# i5 8400/8600. Welches Mainboard ?



## Schneeerich (29. November 2017)

Servus

Ich hab mir vor 2 Monaten ein AMD System zusammengestellt.

Ryzen 5 1600
Asus Prime B350 Plus
GTX 1070
16GB Ram
SSD

Würde gerne wieder zu Intel wechseln.
Dass der Leistungssprung null bis minimal ist bin ich mir bewusst.

Im Auge hab ich einen i5 8400 oder 8600.
Welches Mainboard könnt ihr mir empfehlen?

Gibs da auch was mit halbwegs anständigem Onboard Sound oder ist das ein Widerspruch in sich ?


Grüße
Eric


----------



## xCJay (29. November 2017)

Klar gibts Boards mit gutem Onboard Sound.
Die sind dann halt auch etwas teurer. 

Ob 8400 oder 8600K hängt davon ab, ob Du Übertakten möchtest.


----------



## Herbboy (29. November 2017)

Schneeerich schrieb:


> Im Auge hab ich einen i5 8400 oder 8600.
> Welches Mainboard könnt ihr mir empfehlen?


 Wenn du übertakten willst (wobei du denn den 8600K nehmen MUSST), dann wäre die Frage, wie wichtig es Dir ist, ob du besonders detailliert ALLES einstellen kannst und vlt 2-3% mehr OC schaffst mit einem besonders guten Board, oder ob es Dir am Ende egal ist, ob du nun 20% oder 22% mehr Takt als den Standardtakt schaffst. Wenn Übertakten bzw. extremes Übertakten nicht so wichtig ist, dass du deswegen gleich 30-40€ mehr ausgibst, dann nimm ein Board für maximal 120-130€. Wichtig ist nur, dass es eines mit Z370-Chipsatz sein MUSS, die gibt es ab 95€



> Gibs da auch was mit halbwegs anständigem Onboard Sound oder ist das ein Widerspruch in sich ?
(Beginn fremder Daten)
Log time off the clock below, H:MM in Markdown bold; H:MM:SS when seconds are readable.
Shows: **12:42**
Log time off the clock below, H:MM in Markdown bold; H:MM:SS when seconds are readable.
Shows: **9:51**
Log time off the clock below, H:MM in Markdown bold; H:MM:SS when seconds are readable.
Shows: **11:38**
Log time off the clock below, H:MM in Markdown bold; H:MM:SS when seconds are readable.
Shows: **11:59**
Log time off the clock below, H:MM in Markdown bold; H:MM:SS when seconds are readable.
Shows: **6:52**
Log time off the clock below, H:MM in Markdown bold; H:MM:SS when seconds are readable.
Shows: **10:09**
 was verstehst du darunter? War der Sound beim AM4-Board für dich hörbar zu schlecht? Was nutzt du denn für Boxen / Kopfhörer?


----------



## Schneeerich (30. November 2017)

Herbboy schrieb:


> Wenn du übertakten willst (wobei du denn den 8600K nehmen MUSST), dann wäre die Frage, wie wichtig es Dir ist, ob du besonders detailliert ALLES einstellen kannst und vlt 2-3% mehr OC schaffst mit einem besonders guten Board, oder ob es Dir am Ende egal ist, ob du nun 20% oder 22% mehr Takt als den Standardtakt schaffst. Wenn Übertakten bzw. extremes Übertakten nicht so wichtig ist, dass du deswegen gleich 30-40€ mehr ausgibst, dann nimm ein Board für maximal 120-130€. Wichtig ist nur, dass es eines mit Z370-Chipsatz sein MUSS, die gibt es ab 95€
> 
> was verstehst du darunter? War der Sound beim AM4-Board für dich hörbar zu schlecht? Was nutzt du denn für Boxen / Kopfhörer?
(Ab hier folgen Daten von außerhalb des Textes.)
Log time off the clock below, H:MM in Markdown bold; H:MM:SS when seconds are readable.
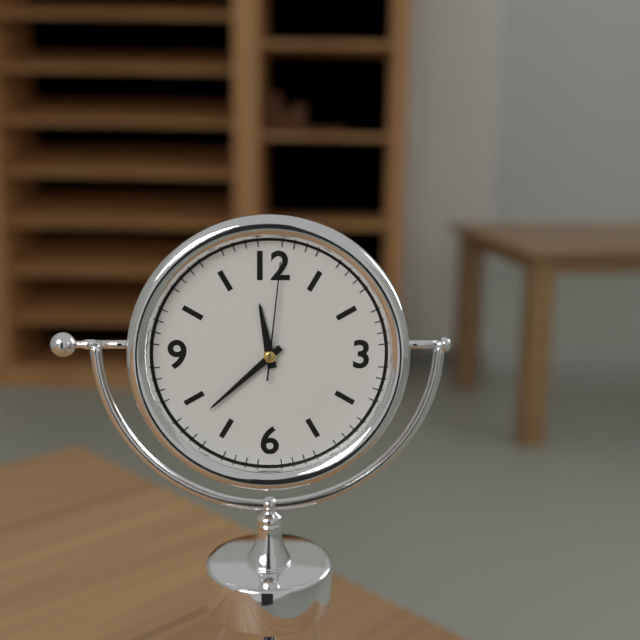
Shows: **11:38:01**
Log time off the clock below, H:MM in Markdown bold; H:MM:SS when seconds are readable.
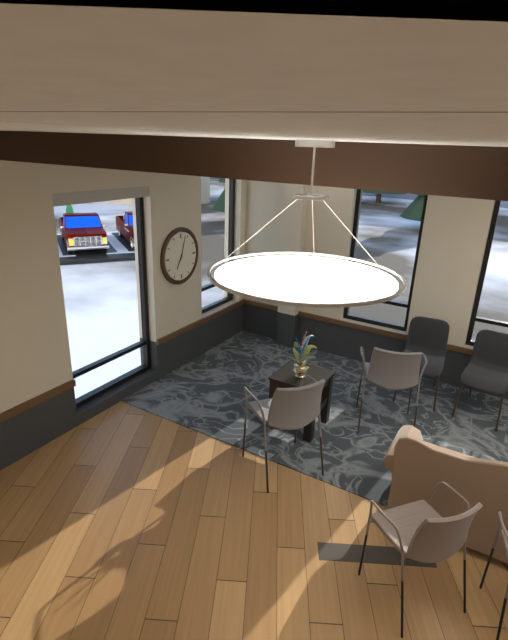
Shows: **7:03**
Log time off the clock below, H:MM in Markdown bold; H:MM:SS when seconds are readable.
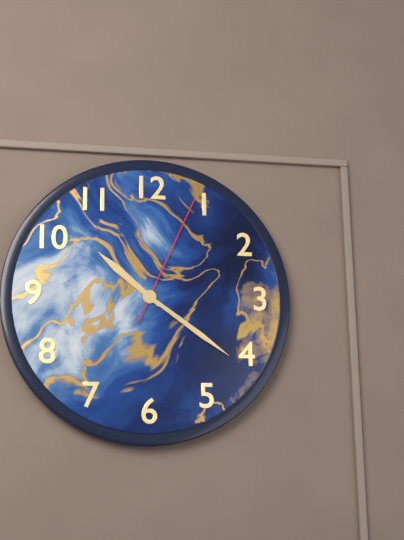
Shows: **10:21:04**
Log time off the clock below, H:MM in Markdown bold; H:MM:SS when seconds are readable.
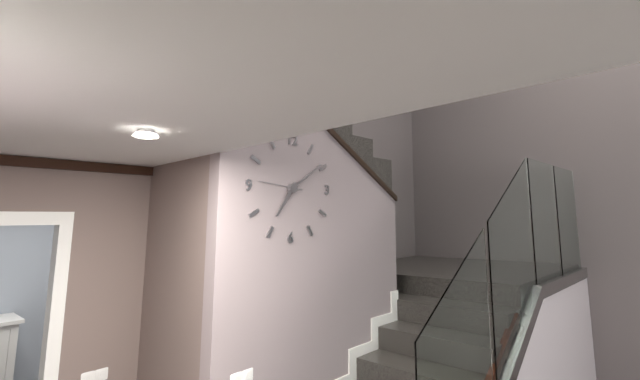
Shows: **7:09**
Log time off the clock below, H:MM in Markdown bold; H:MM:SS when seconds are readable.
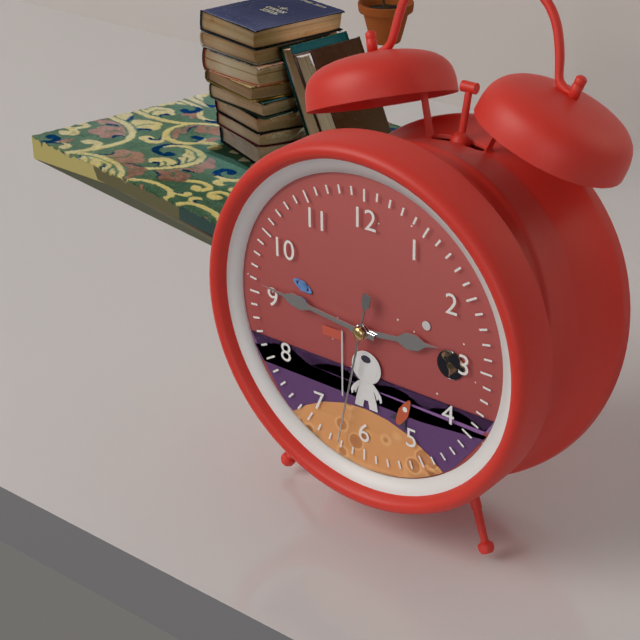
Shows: **2:46:32**
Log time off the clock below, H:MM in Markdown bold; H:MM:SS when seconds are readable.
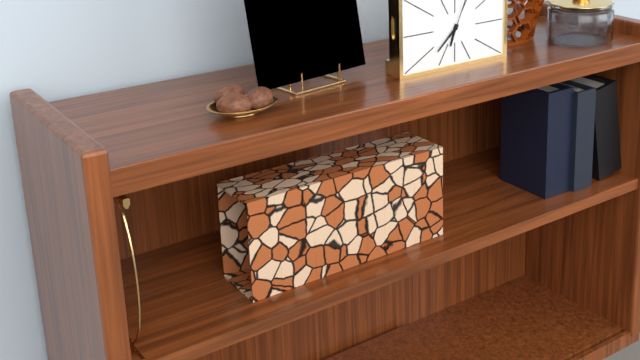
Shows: **6:38**
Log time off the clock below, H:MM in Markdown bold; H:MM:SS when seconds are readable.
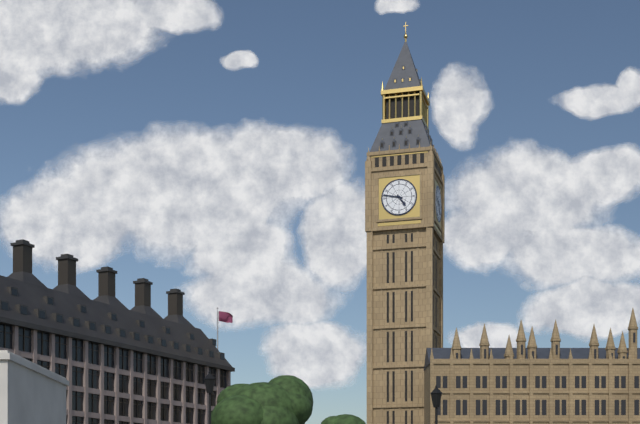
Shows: **4:47**
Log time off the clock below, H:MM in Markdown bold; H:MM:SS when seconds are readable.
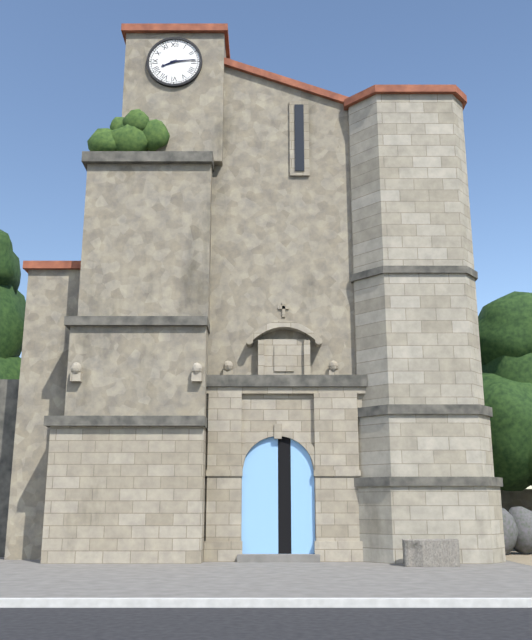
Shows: **8:14**
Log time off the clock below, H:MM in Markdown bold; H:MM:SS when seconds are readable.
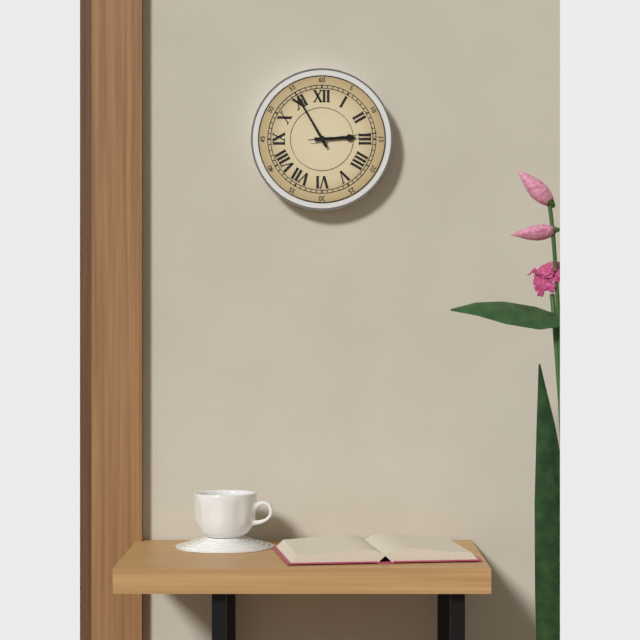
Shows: **2:55:14**
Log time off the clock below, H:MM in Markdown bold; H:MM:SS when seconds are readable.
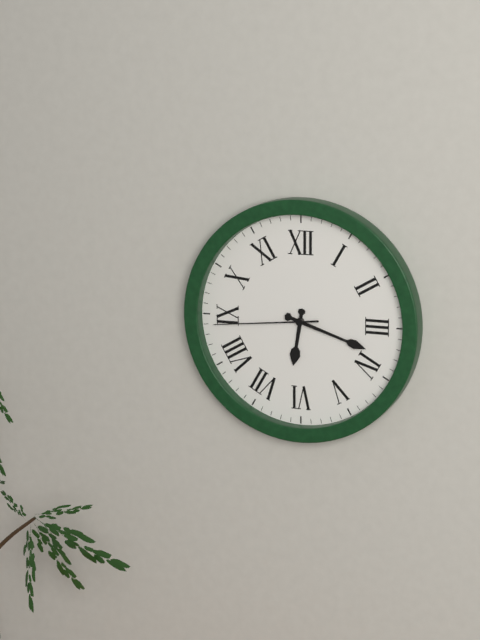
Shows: **6:18:44**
Ich benutze das Logitch G430 Headset ohne die USB Soundkarte, also ganz normal über Klinke. Ich bin zu leise im Discord. Schalte ich die Mikrofonverstärkung ein rausche ich ohne Ende. 

Aber das was ich wissen wollte bezüglich der Mainboards wurde bereits gesagt. 
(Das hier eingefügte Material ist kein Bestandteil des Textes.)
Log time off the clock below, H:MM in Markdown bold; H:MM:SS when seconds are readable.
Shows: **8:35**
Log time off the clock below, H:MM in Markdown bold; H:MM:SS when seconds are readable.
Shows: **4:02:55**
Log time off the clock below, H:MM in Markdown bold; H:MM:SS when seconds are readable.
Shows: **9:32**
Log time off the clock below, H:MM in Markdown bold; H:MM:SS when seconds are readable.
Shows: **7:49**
Kann ich meine 16GB  DDR4 2400 in dem Intel System benutzen oder brauch ich 2666 ?


Danke


----------



## Herbboy (30. November 2017)

Du kannst 2400er nutzen, kein Problem. Das mit dem Sound ist aber nicht normal, da stimmt irgendwas nicht, das kann nicht nur die "normale" Qualität des Onboardsounds sein. Daher denke ich nicht, dass du beim Sound einen großen Unterschied merkst mit dem Headset, das ja nicht grad teuer ist. Wieso nutzt du denn den USB-"Stick" des Headsets nicht?


----------



## Schneeerich (2. Dezember 2017)

Der ist leider nicht mehr auffindbar.

Danke für die Antwort


----------



## Herbboy (2. Dezember 2017)

Du könntest natürlich auch noch nen USB-Soundstick besorgen, falls der Onboardsound nicht gut genug ist


----------



## Schneeerich (2. Dezember 2017)

Ja ich schau mal.

Nochmal zum RAM. Ich lese überall DDR4 2666 für die 8 Generation des i5.


----------



## Herbboy (2. Dezember 2017)

Schneeerich schrieb:


> Ja ich schau mal.
> 
> Nochmal zum RAM. Ich lese überall DDR4 2666 für die 8 Generation des i5.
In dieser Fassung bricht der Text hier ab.